The use of colchicine to induce polyploids increases secondary metabolite production potential and has been used for many years for the production of valuable compounds in plants. This project took advantage of this method to increase the production of secondary metabolites in licorice. For this purpose, seeds of licorice, Glycyrrhiza glabra var. glandulifera, were treated with different concentrations of colchicine for 24 hours and then cultivated in vitro. After a month, the effect of colchicine on the cellular DNA level of cotyledons was analyzed by spectrophotometry and flow cytometry. For callus induction, root explants of one month old plantlets derived from colchicine treated seeds were transferred to MS medium containing growth regulators and the anthocyanin and glycyrrhizic acid levels of the callus tissues were measured after two months of growth. The total DNA content of plantlets derived from seeds treated with 0.05%, 0.08% and 0.1% of colchicine for 24 hours was increased significantly. Treated plants had increased numbers of larger stomata, significantly in those treated with 0.1% of colchicine for 24 hours. After colchicine treatment, the root, shoot and leaf thickness was found to be increased, while their length was decreased. Results of flow cytometry showed changes in ploidy level in plantlets obtained from treatment with 0.08% (mixoploids) and 0.1% (tetraploids) of colchicine. Anthocyanin level was significantly increased in callus obtained from plantlets treated with 0.08% of colchicine. The amount of glycyrrhizic acid in all treatments increased, especially in the 0.1 and 0.03% colchicine treatments and this seems to prove an increased production of metabolites in polyploid licorice tissues.

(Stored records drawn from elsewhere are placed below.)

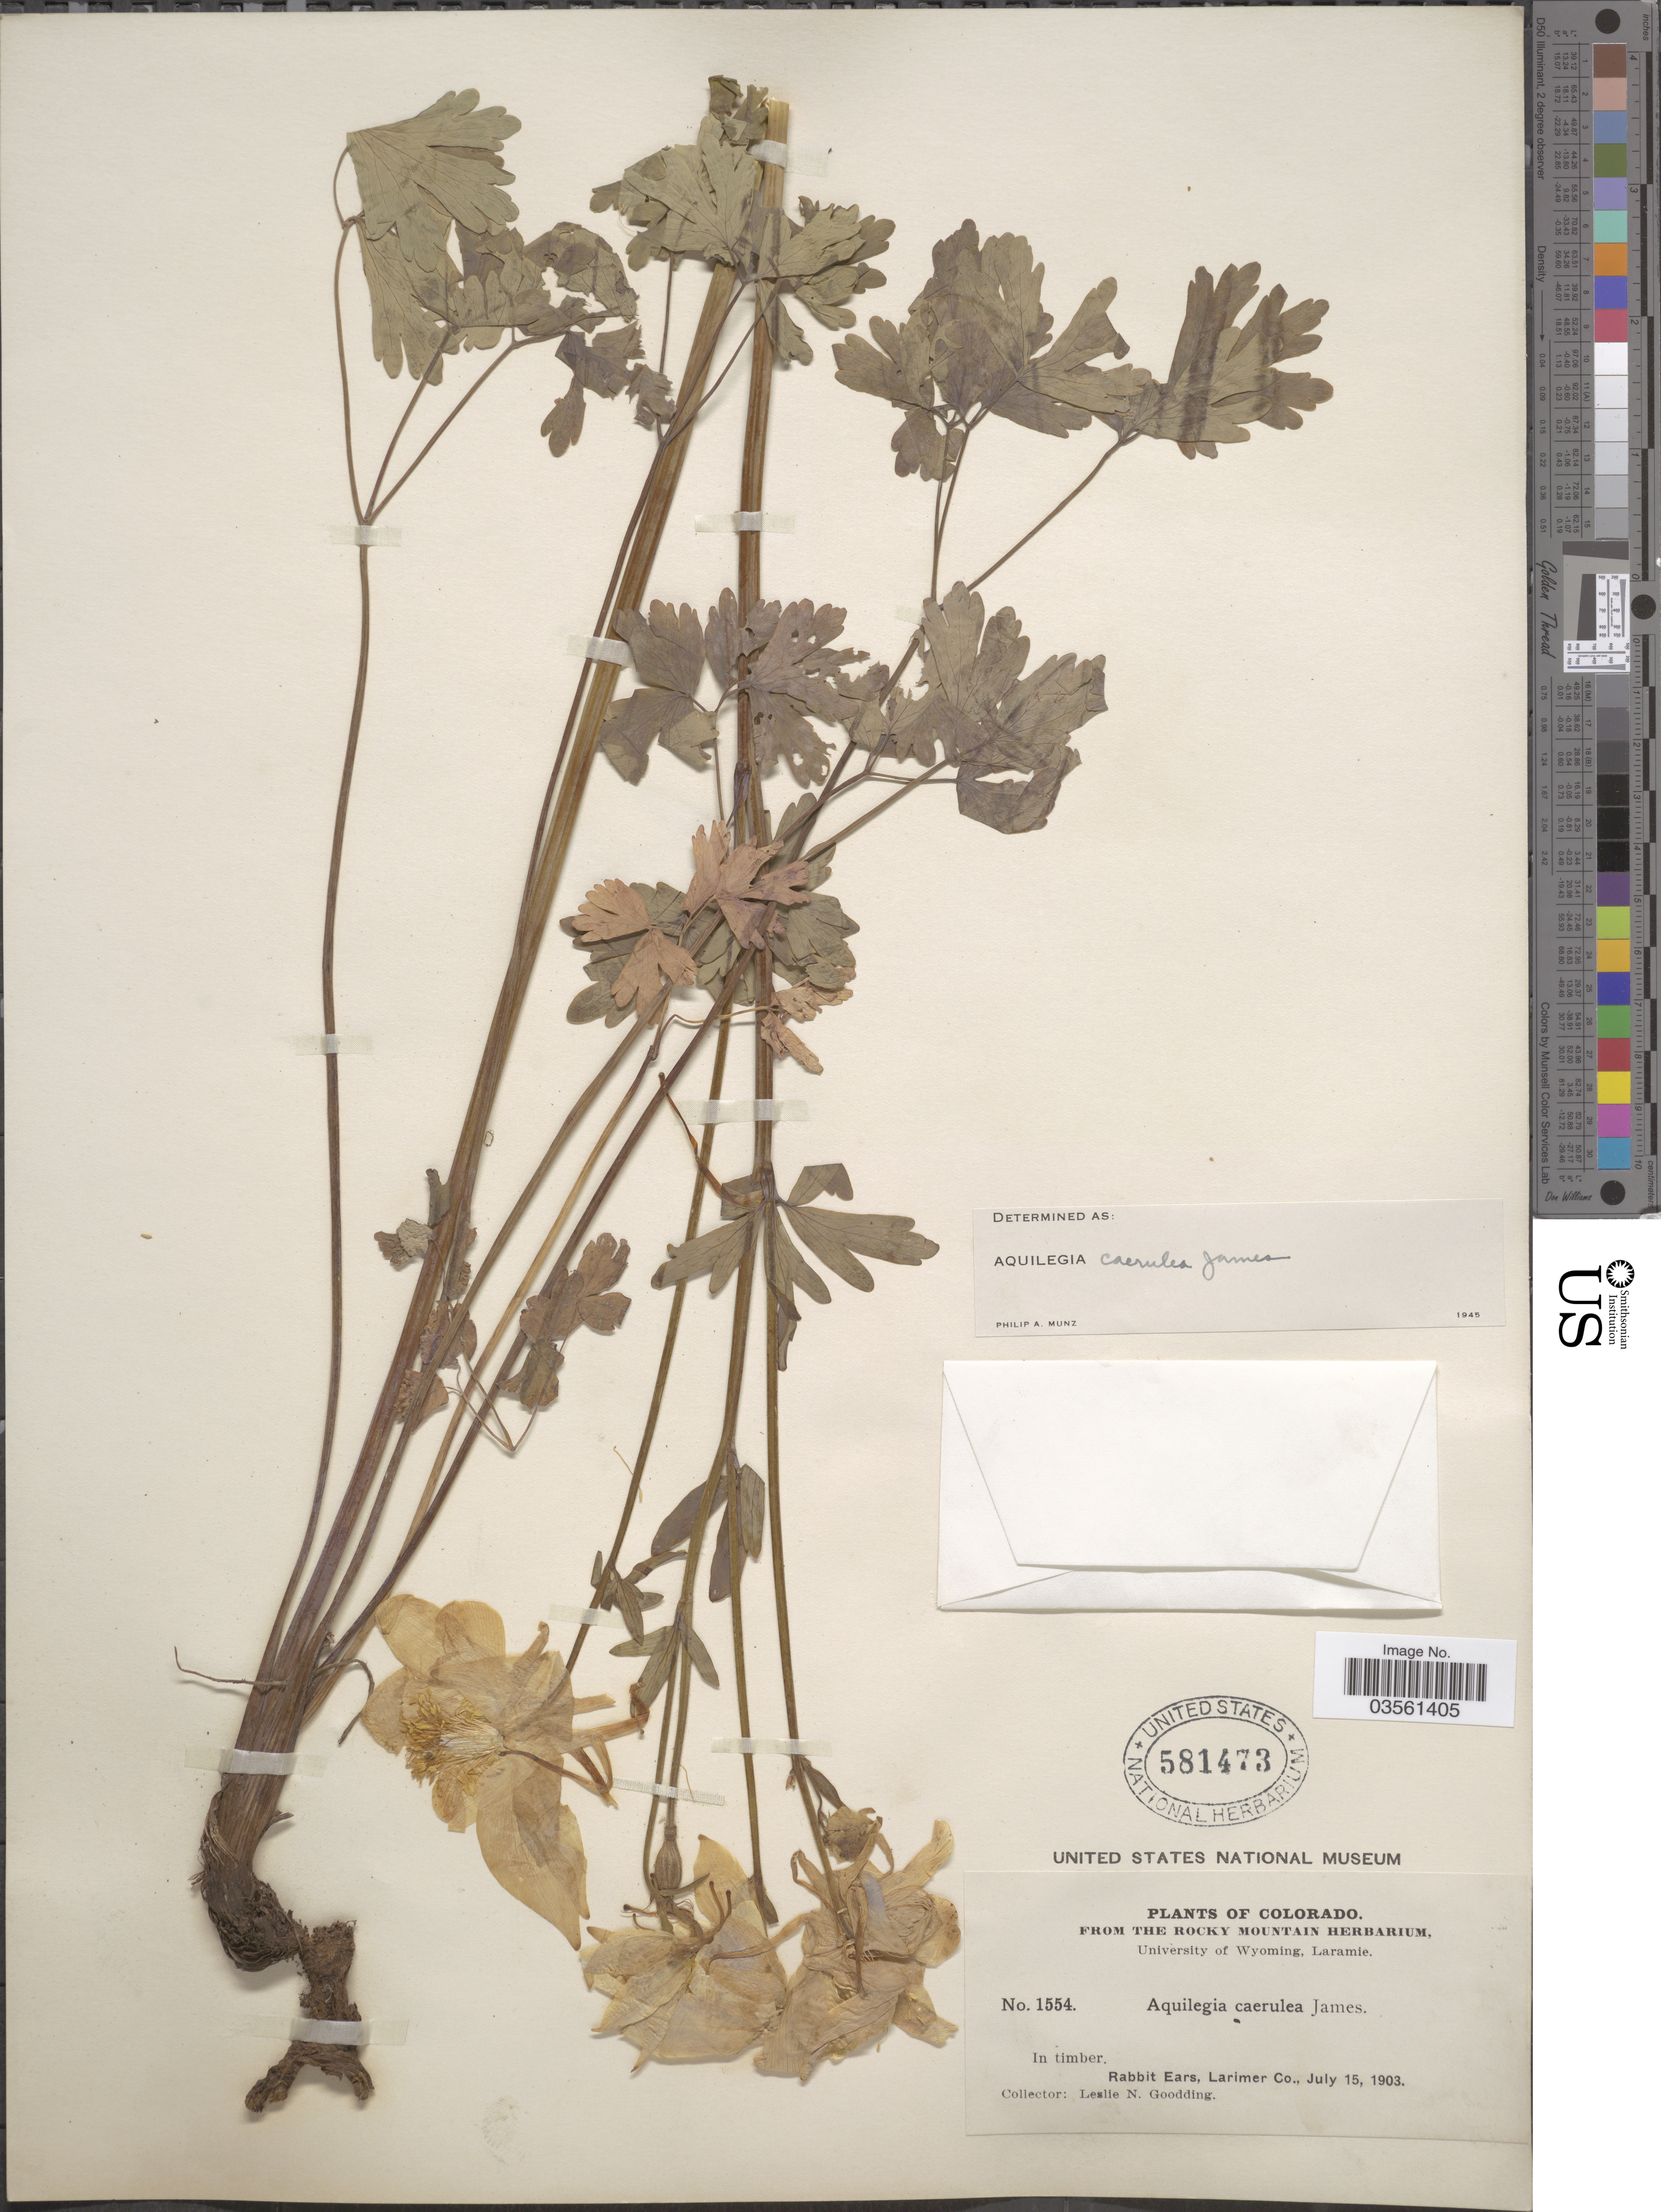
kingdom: Plantae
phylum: Tracheophyta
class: Magnoliopsida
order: Ranunculales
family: Ranunculaceae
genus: Aquilegia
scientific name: Aquilegia coerulea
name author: E. James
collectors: L. N. Goodding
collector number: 1554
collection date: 1903-07-15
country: United States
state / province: Colorado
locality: Rabbit Ears, Larimer Co.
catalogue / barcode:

Glycyrrhiza glabra (Linn.) and Lavandula officinalis (L.) cell suspension cultures-based biotransformation of ß-artemether.

The biotransformation of ß-artemether (1) by cell suspension cultures of Glycyrrhiza glabra and Lavandula officinalis is reported here for the first time. The major biotransformed product appeared as a grayish-blue color spot on thin-layer chromatography (TLC) with transparent crystal-like texture. Based on its infrared (IR) and (1)H nuclear magnetic resonance (NMR) spectra, the product was characterized as a tetrahydrofuran (THF)-acetate derivative (2). The highest conversion efficiencies of 57 and 60% were obtained when 8-9-day-old cell suspensions of G. glabra and L. officinalis were respectively fed with 4-7 mg of compound 1 in 40 ml of medium per culture and the cells were harvested after 2-5 days of incubation. The addition of compound 1 at the beginning of the culture cycle caused severe growth depression in a dose-dependent manner, resulting in poor bioconversion efficiency of ~25% at 2-5 mg/culture dose only.

Up-regulation of soyasaponin biosynthesis by methyl jasmonate in cultured cells of Glycyrrhiza glabra.

Exogenously applied methyl jasmonate (MeJA) stimulated soyasaponin biosynthesis in cultured cells of Glycyrrhiza glabra (common licorice). mRNA level and enzyme activity of beta-amyrin synthase (bAS), an oxidosqualene cyclase (OSC) situated at the branching point for oleanane-type triterpene saponin biosynthesis, were up-regulated by MeJA, whereas those of cycloartenol synthase, an OSC involved in sterol biosynthesis, were relatively constant. Two mRNAs of squalene synthase (SQS), an enzyme common to both triterpene and sterol biosyntheses, were also up-regulated by MeJA. In addition, enzyme activity of UDP-glucuronic acid: soyasapogenol B glucuronosyltransferase, an enzyme situated at a later step of soyasaponin biosynthesis, was also up-regulated by MeJA. Accumulations of bAS and two SQS mRNAs were not transient but lasted for 7 d after exposure to MeJA, resulting in the high-level accumulation (more than 2% of dry weight cells) of soyasaponins in cultured licorice cells. In contrast, bAS and SQS mRNAs were coordinately down-regulated by yeast extract, and mRNA accumulation of polyketide reductase, an enzyme involved in 5-deoxyflavonoid biosynthesis in cultured licorice cells, was induced transiently by yeast extract and MeJA, respectively.